Stated problem 1: Rewrite the taxonomy listing below with "common name" changed to "vernacular name" and every other line left as it is. Omit the pictures from your answer.

Excerpt to read:
━━━━━━━━━━━━━━━━━━━━

The ‘alternative scenario’ is defined with the aim of keeping additional global warming, beyond that of 2000, less than 1°C. This requires that additional climate forcing be kept less than about 1.5 W/m2, assuming a climate sensitivity of about 3°C for doubled CO2, and in turn this requires that CO2 be kept from exceeding about 450 ppm, with the exact limit depending upon how well other climate forcings are constrained, especially methane (Hansen et al. 2000).

Figure 16 shows that additional global warming in the alternative scenario is about 0.8°C by 2100, and it remains less than 1°C under the assumption that a slow decrease in greenhouse gas forcing occurs after 2100.

Q. How do these levels of global warming relate to dangerous climate change?

A. That is the fundamental issue, because practically all nations, including the United States, have signed the Framework Convention on Climate Change, agreeing to stabilize greenhouse gas emissions at a level that prevents “dangerous” anthropogenic interference with the climate system (Figure 17). In just the past few years it has become clear that atmospheric composition is already close to, if not slightly beyond, the dangerous level of greenhouse gases. In order to understand this situation, it is necessary to define key metrics for what constitutes “danger”, to examine the Earth’s history for levels of climate forcing associated with these metrics, and to recognize changes that are already beginning to appear in the physics of the climate system.

Principal metrics defining dangerous include: (1) ice sheet disintegration and sea level rise, (2) extermination of species, and (3) regional climate disruptions (Figure 18). Ice sheet disintegration and species extinction proceed slowly at first but have the potential for disastrous non-linear collapse later in the century. The consequences of ice sheet disintegration and species extinction could not be reversed on any time scale of interest to humanity. If humans cause multi-meter sea level rise and exterminate a large fraction of species on Earth, they will, in effect, have destroyed creation, the planet on which civilization developed over the past several thousand years.

━━━━━━━━━━━━━━━━━━━━

Records provided:
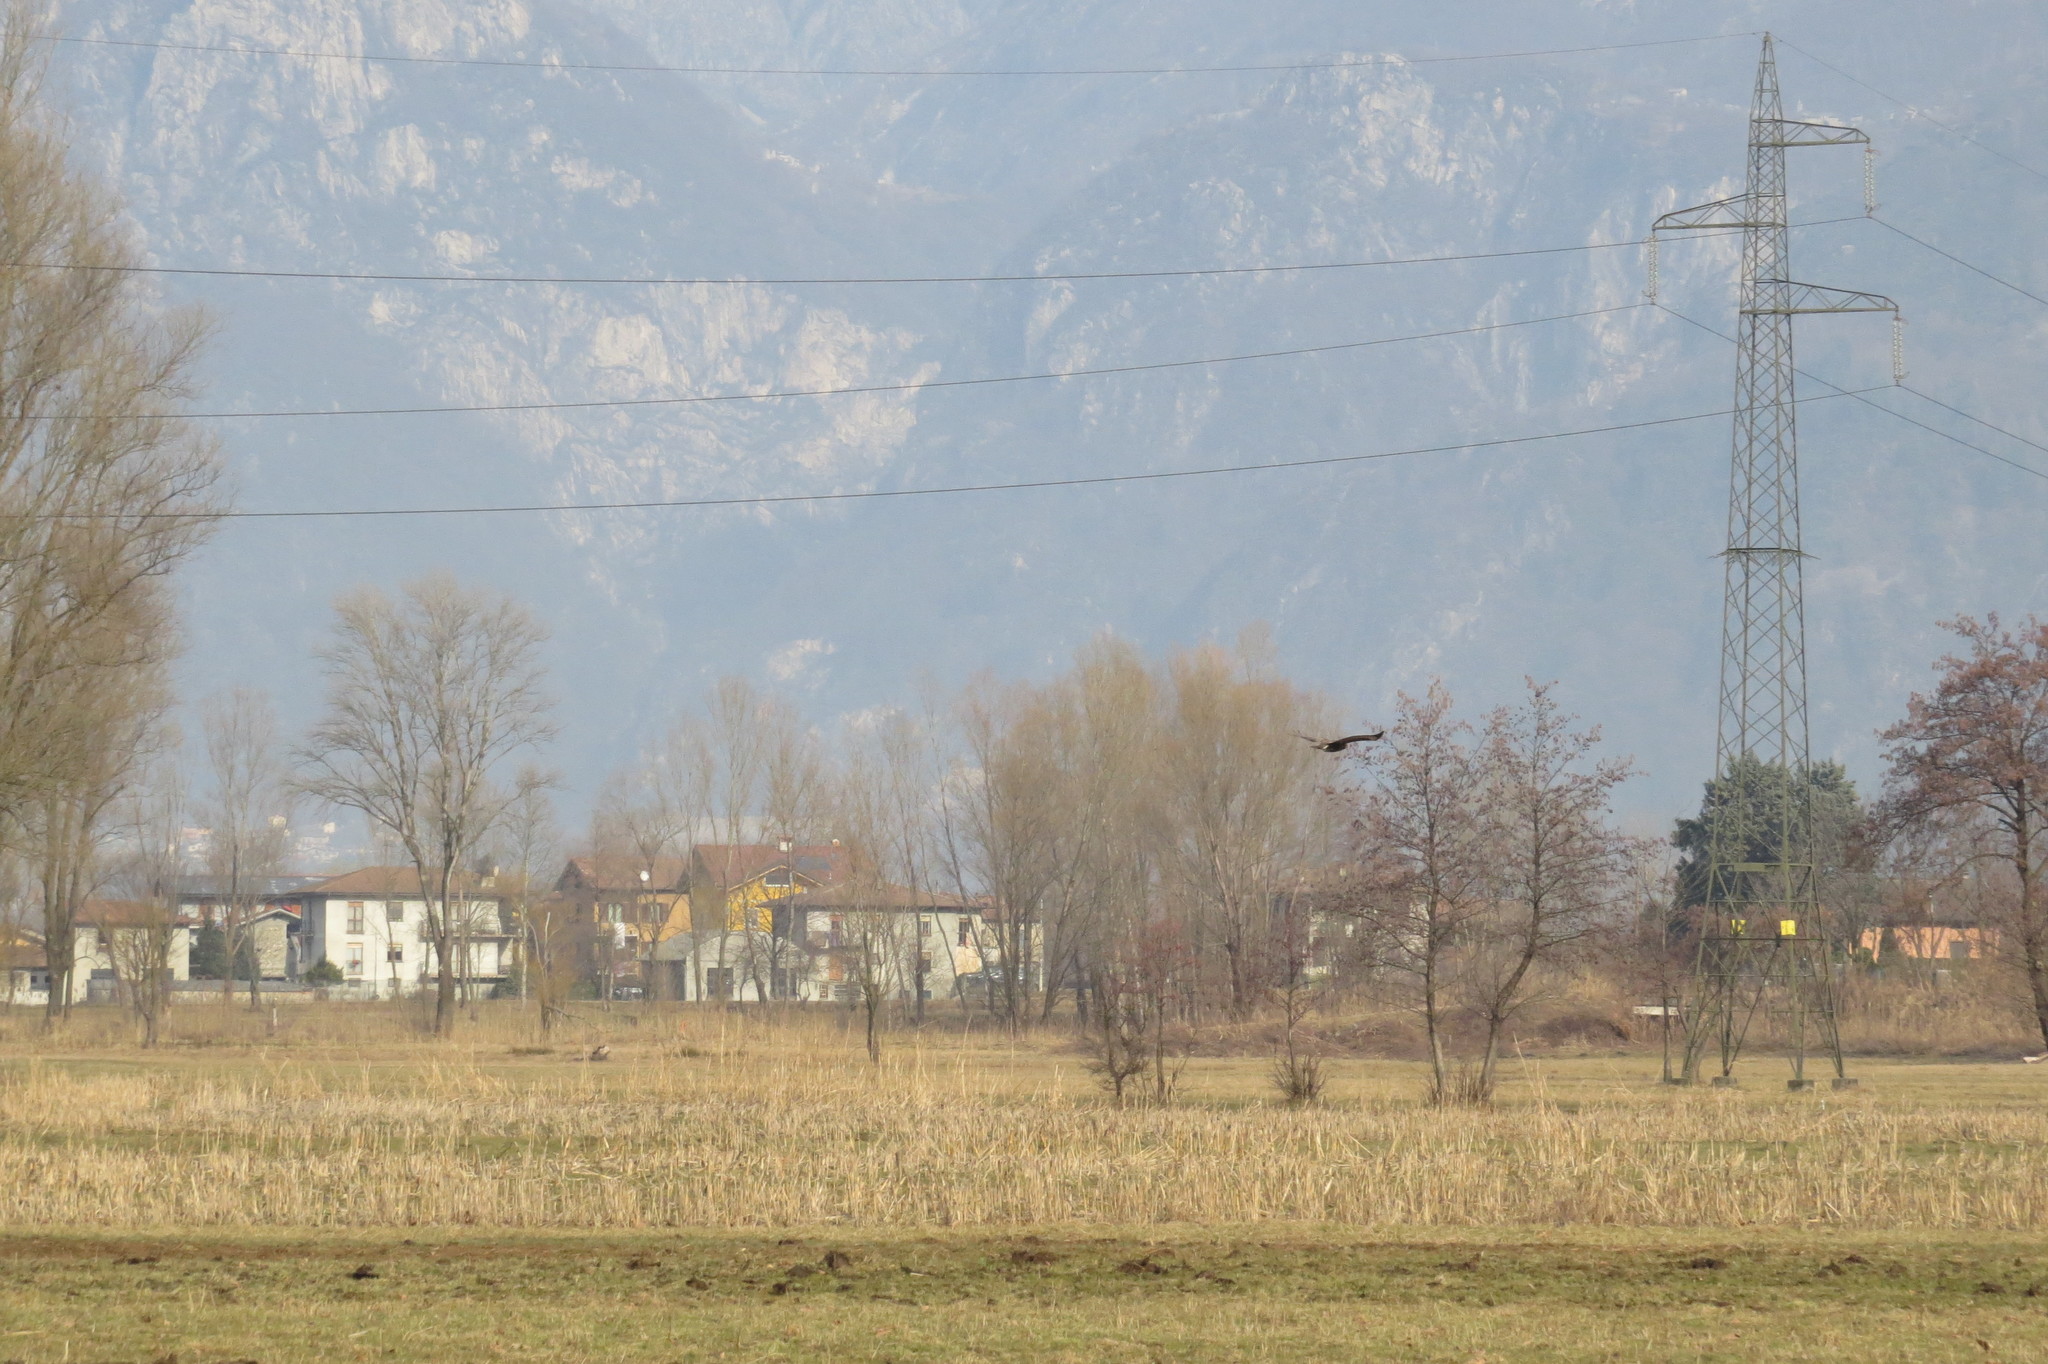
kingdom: Animalia
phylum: Chordata
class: Aves
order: Accipitriformes
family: Accipitridae
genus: Buteo
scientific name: Buteo buteo
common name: Common buzzard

━━━━━━━━━━━━━━━━━━━━

Stated problem 2: Copy the stretch from "The ‘alternative scenario’" through "dangerous climate change?" in the climate passage above, word for word.

Exercise result 1:
kingdom: Animalia
phylum: Chordata
class: Aves
order: Accipitriformes
family: Accipitridae
genus: Buteo
scientific name: Buteo buteo
vernacular name: Common buzzard

Exercise result 2:
The ‘alternative scenario’ is defined with the aim of keeping additional global warming, beyond that of 2000, less than 1°C. This requires that additional climate forcing be kept less than about 1.5 W/m2, assuming a climate sensitivity of about 3°C for doubled CO2, and in turn this requires that CO2 be kept from exceeding about 450 ppm, with the exact limit depending upon how well other climate forcings are constrained, especially methane (Hansen et al. 2000).

Figure 16 shows that additional global warming in the alternative scenario is about 0.8°C by 2100, and it remains less than 1°C under the assumption that a slow decrease in greenhouse gas forcing occurs after 2100.

Q. How do these levels of global warming relate to dangerous climate change?